TASK LIST:
a) According to the personal finance passage, what interest rate do many Americans pay on their credit cards?
b) Rewrite the part of the personal finance passage starting with "Many personal finance" and going on through "in your life.", substituting "discipline" for "self-control".

Learning to Spend Less

"Living below your means" is a simple and often-stated concept in personal finance. But what isn't explained is how exactly to spend money smarter, so you have some left over.

Many personal finance experts advise you to "pay yourself first," which is now a tired cliché for socking away money before you start paying your bills. But that works only if have enough self-control not to continue spending and simply throw the charges on a credit card. That leads to the illogical situation many Americans face—saving money in the bank at less than 5 percent interest at the same time they're paying 18 percent interest on their credit cards. Their return on that "investment" is negative 13 percent.

Ultimately, it all comes down to spending.

Standard cost-cutting advice makes sense, such as eating out at restaurants less often and forgoing a fancy coffee every morning. But it's not nearly enough to free up the thousands of dollars you need to make a difference in your life.

What you need are both overall strategies and specific ways to reduce spending. It's stuff you could probably research and figure out for yourself, if only you had unlimited time and access to the nation's leading experts. With those resources, you could investigate every alternative to buying expensive ink-jet cartridges, figure out whether extended warranties are a good deal, and read books on how to buy insurance.

But you don't have that time. So, you bought this book instead. With this book, you won't have to figure out for yourself which contradictory tips are true about saving money with home heating and cooling, for example. This book will just tell you. It will say, flat out, "This is right. This is wrong."

This book won't give you dozens of dopey ideas on saving a few pennies here and there—no tips on making your own laundry detergent or reusing dryer lint.

We'll cut to the chase and whack out the biggest offenders of wasteful spending and highlight the easiest cost cuts to make.

DATA PROVIDED:
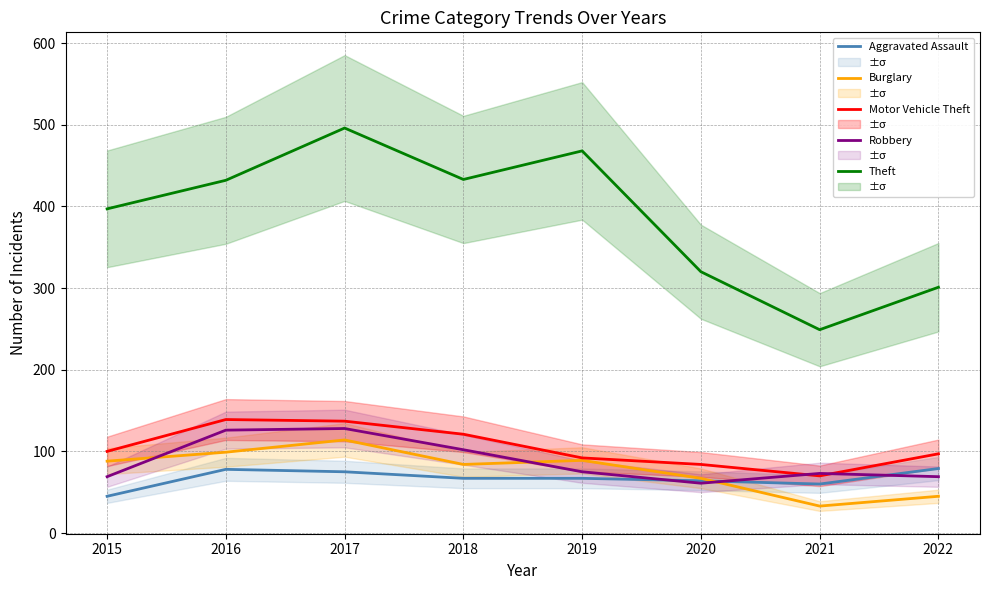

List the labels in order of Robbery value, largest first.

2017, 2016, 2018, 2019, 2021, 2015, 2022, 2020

ANSWERS TO THE PROBLEMS:
a) 18 percent

b)
Many personal finance experts advise you to "pay yourself first," which is now a tired cliché for socking away money before you start paying your bills. But that works only if have enough discipline not to continue spending and simply throw the charges on a credit card. That leads to the illogical situation many Americans face—saving money in the bank at less than 5 percent interest at the same time they're paying 18 percent interest on their credit cards. Their return on that "investment" is negative 13 percent.

Ultimately, it all comes down to spending.

Standard cost-cutting advice makes sense, such as eating out at restaurants less often and forgoing a fancy coffee every morning. But it's not nearly enough to free up the thousands of dollars you need to make a difference in your life.